How This Recession Is Different From the Last
COVID-19 isn’t just a health crisis; it’s also a financial one. Tens of millions of Americans are now unemployed—a staggering rate the U.S. has not experienced since the Great Depression. And for all the speculation and talk of uncertainty, if there’s one thing economists seem to agree on, it’s that the consequences of COVID will have an impact on our economy for years to come.
“We are most certainly in an economic recession, not headed towards one,” said Janelle Jones, an economic analyst and managing director of Policy & Research at Groundwork Collaborative. The technical definition of a recession is two consecutive quarters of GDP decline, but Jones says that months from now when the data has caught up with the lived experience of millions of Americans, the current moment will be considered the start of the recession.
While it would be nice to compare this recession in 2008, it’s an apples-to-oranges scenario, experts say, with this one being much more profound than the last. The biggest difference is that this downturn is self-imposed due to a health crisis, while the Great Recession was “driven by bad decision-making on the consumer, corporate, and government level,” says Bobbi Rebell, a certified financial planner and personal finance expert at Tally. In other words, the last recession was purely economic. Now we have to contend with a major health crisis too.
“In the case we’re currently facing, this was abrupt and totally unpredictable even right before it hit,” Rebell says. “It’s important that people don’t blame themselves for these economic challenges.” She notes that the last recession, spurred by the housing crisis, was more of a structural problem that could’ve been prevented with more government oversight and less predatory lending.
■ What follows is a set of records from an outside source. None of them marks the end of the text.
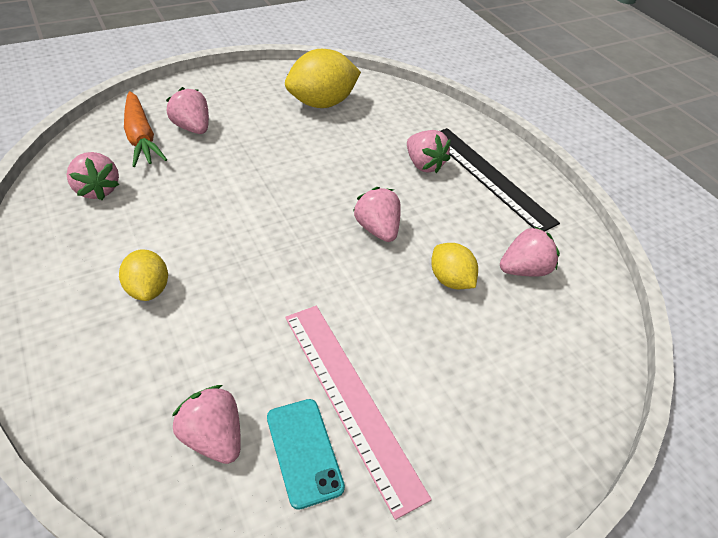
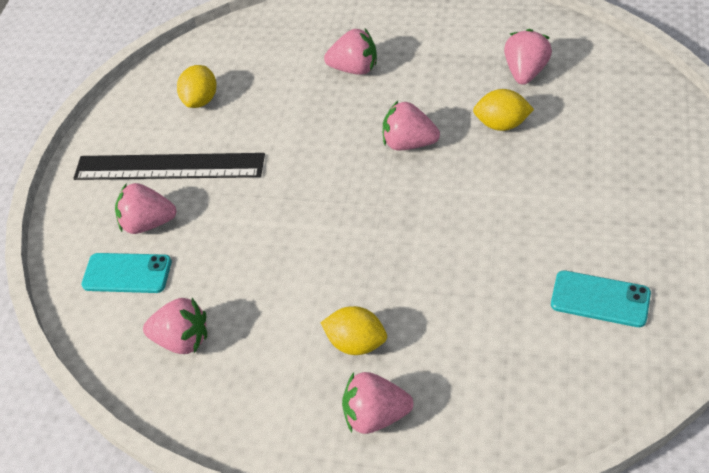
camera: 40 degrees left, 5 degrees up
(141, 137) = (127, 273): orange carrot -> turquoise phone
(213, 437) = (549, 353): pink strawberry -> pink strawberry (376, 414)
(322, 103) = (201, 100): yellow lemon -> yellow lemon, size x0.58
(350, 399) = (573, 248): pink ruler -> none
(489, 177) = (407, 32): black ruler -> black ruler (169, 167)

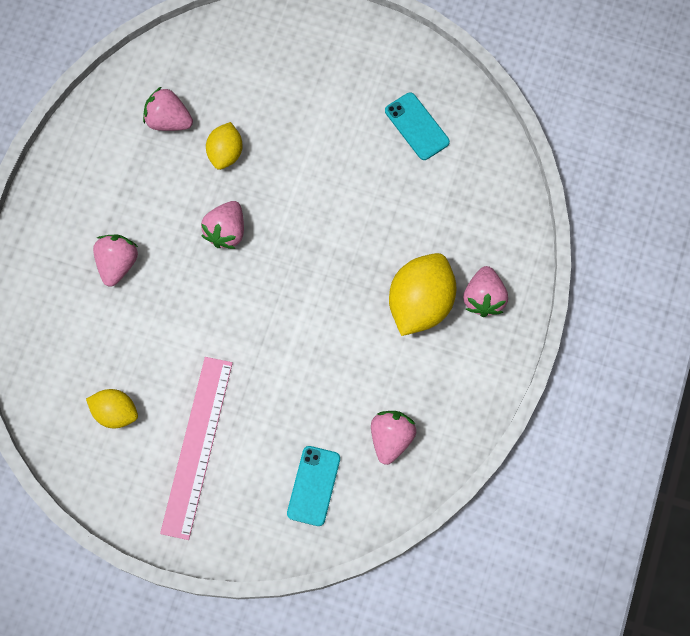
camera: 90 degrees left, 20 degrees up
(148, 223) = (260, 466): pink strawberry -> none
(169, 167) = (197, 446): black ruler -> pink ruler
(356, 342) = (420, 303): yellow lemon -> yellow lemon, size x1.72
(600, 299) = (416, 126): turquoise phone -> turquoise phone turned 60 degrees counterclockwise

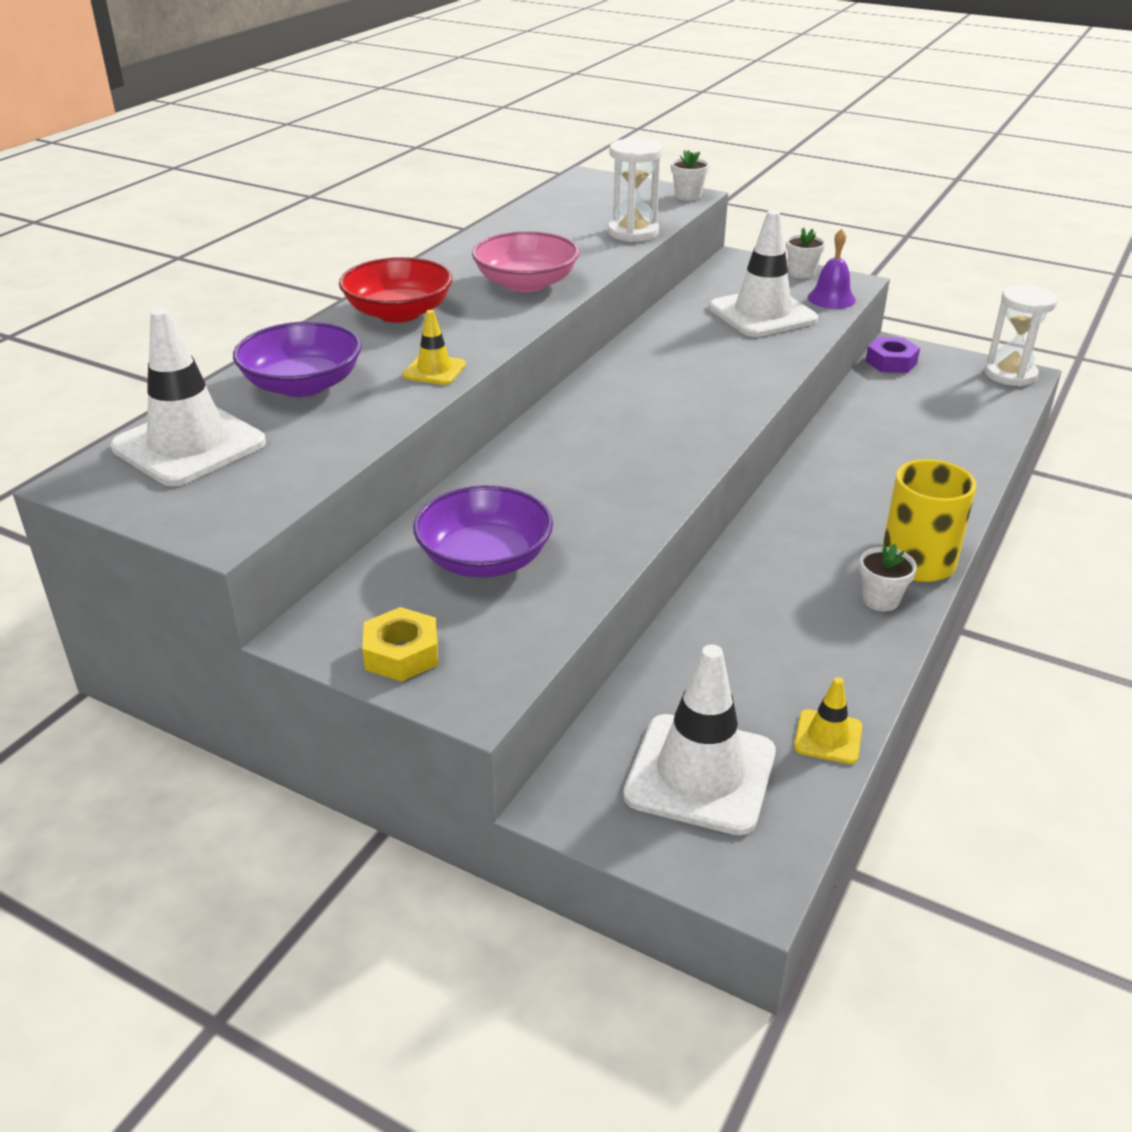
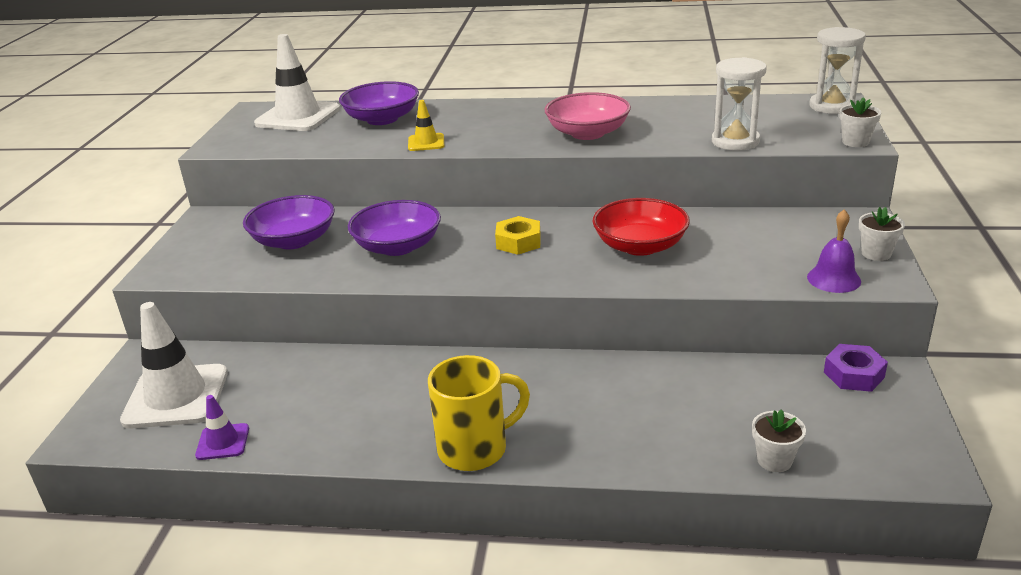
camera: 70 degrees right, 5 degrees down
(399, 313) = (501, 114): red bowl -> red bowl (640, 246)
(402, 654) = (192, 243): yellow nut -> yellow nut (518, 242)
(579, 485) = (397, 246): none -> purple bowl
(762, 314) = (753, 253): white traffic cone -> none
(828, 737) = (223, 442): yellow traffic cone -> purple traffic cone
(880, 600) = (404, 438): white flower pot -> white flower pot (774, 460)
(1010, 374) = (923, 462): white hourglass -> white hourglass (832, 106)

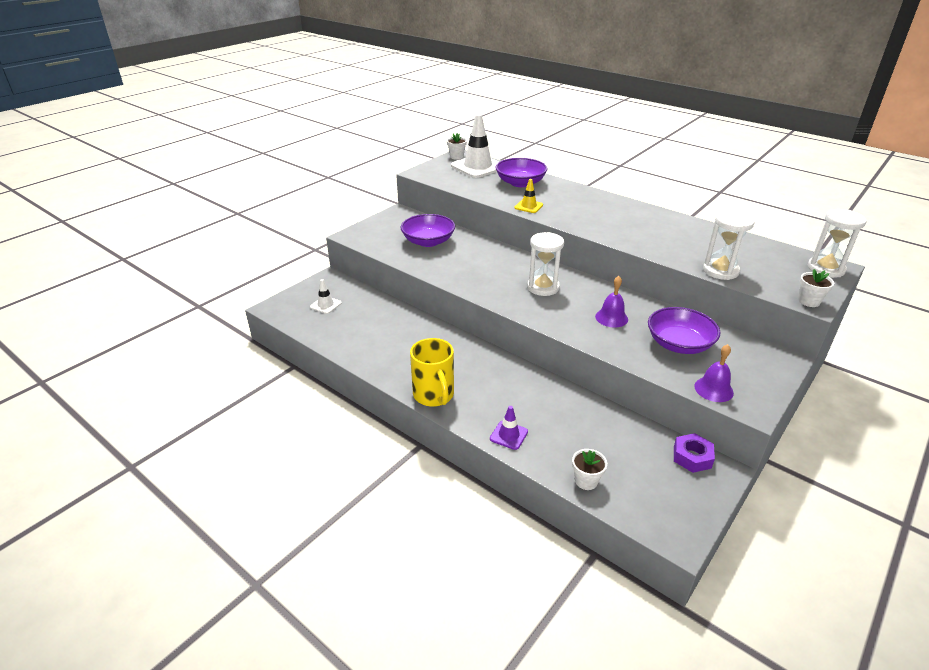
camera: 30 degrees right, 5 degrees up
(176, 397) = (325, 305): white traffic cone -> white traffic cone, size x0.49
(223, 442) = (326, 337): purple traffic cone -> purple traffic cone (509, 435)
(397, 246) = (476, 265): purple bowl -> purple bowl (679, 344)
(475, 449) = (434, 395): yellow mug -> yellow mug turned 60 degrees clockwise
(518, 242) = (543, 287): yellow nut -> white hourglass
(587, 133) = (629, 232): pink bowl -> none
(640, 246) = (611, 318): red bowl -> purple bell
(876, 253) = (764, 385): white flower pot -> white flower pot (456, 157)

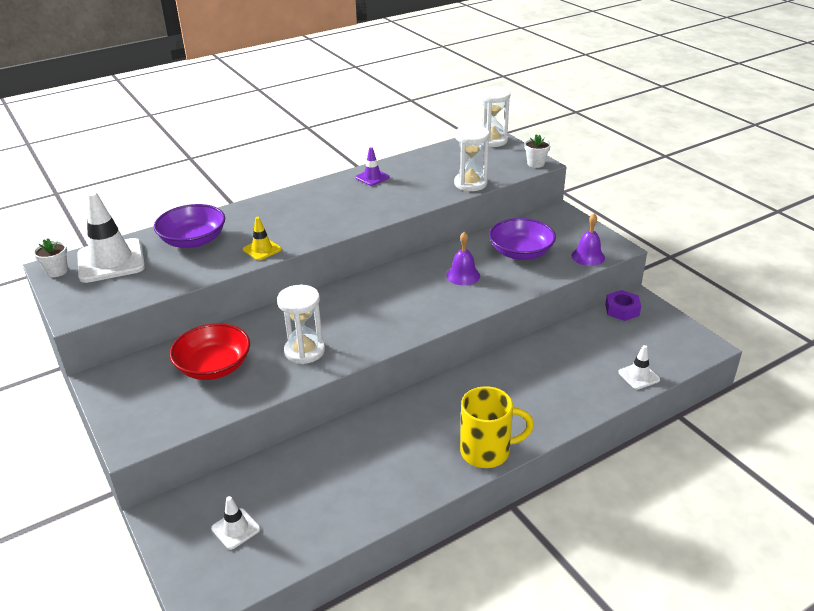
camera: 70 degrees left, 0 degrees up
(428, 241) = (214, 367): purple bowl -> red bowl
(509, 435) = (568, 409): purple traffic cone -> purple traffic cone (372, 177)
(543, 287) = (384, 302): white hourglass -> white hourglass (304, 351)
(586, 481) = (638, 376): white flower pot -> white traffic cone

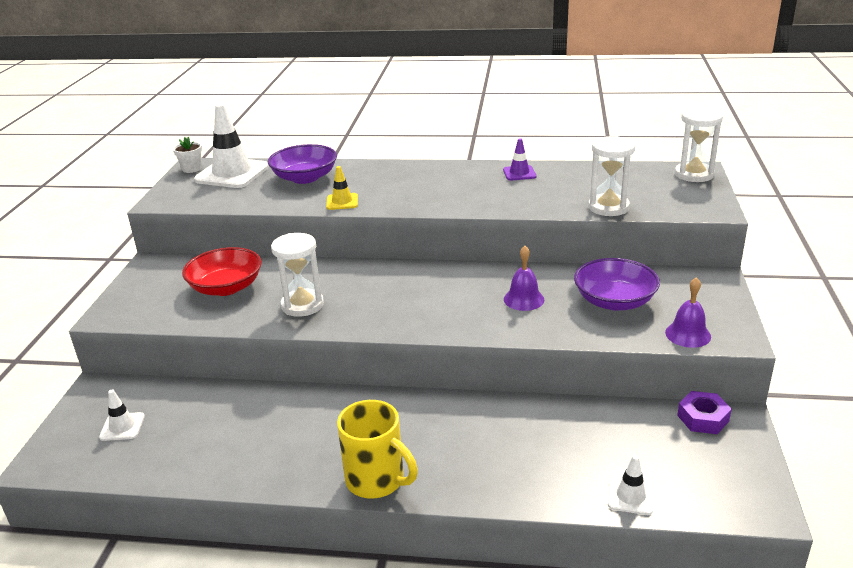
camera: 40 degrees right, 5 degrees down
(535, 163) = (712, 210): white flower pot -> none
Another big difference between this recession and the last is that COVID is underscoring some major structural inequities within our economy.
Because many marginalized groups never fully recovered from the Great Recession, this latest recession will hit them even harder. “The economy as a whole is and was unstable because of its power imbalances that strained everyday workers, especially black and brown workers,” Jones explains. “By centering the needs of the most vulnerable in large structural changes, we can build a resilient, inclusive economy.” Unlike the last recession, tens of millions of Americans are now contending with unemployment, making the hit even more impactful—not to mention consumer, medical, and student debt have risen considerably in the U.S. since the last recession. “For the fastest recovery, we have to give people money,” she says. “The highest priority right now is helping workers and families keep their heads above water.”
In the bigger picture, we should consider the policies that have turned a crisis into an economic catastrophe, Jones says, adding that the next legislative package should focus on frontline workers, universal paid sick leave, and other worker protections to help individuals, families, and the economy get back on track. “During the last recession, corporations received massive bailouts while continuing the risky behavior that caused the economy to collapse,” she says. “Left unchecked, massive corporations will once again extract from the public good and exploit marginalized people, which will leave the economy less stable overall.” Calling and emailing your elected officials to express support for such packages can help turn the legislative tide, as can joining grassroots movements dedicated to policies you believe in.
For all the differences between this recession and the last, Rebell says the economic pain is a familiar one. “It could take as long—if not longer—as the last recession to get back to where we were before the coronavirus crisis.” Jones is hopeful that the policy-driven and structural problems made worse during this recession will at least underscore the need for a major economic overhaul. “We can use this moment to make bold structural changes for an economy stronger for all of us,” she says.
On a personal level, Rebell says it’s important to have a reserve of cash so you're not relying on credit. “Go through every expense and cut as much as you can. Check to see if you’re eligible for any government programs, such as unemployment or the Pandemic Unemployment Assistance program,” she advises. “If you are self-employed, see what programs you’re eligible for under the CARES Act.”
And avoid making any emotional decisions when it comes to your finances—namely, investments. “As we have learned, markets can rebound when you least expect it,” Rebell says. “Stocks have regained about 30% off the lows as of April 17. If you had sold in a panic, you have locked in some severe losses. If at all possible, keep contributing to your retirement accounts at the same pace.”
While we may not know when or how this recession will end, by exercising as much financial responsibility as we can at this moment, offering help to others in need, and advocating for economic programs that will help everyone in coming years, we can, hopefully, minimize the lasting toll this recession will have on times to come.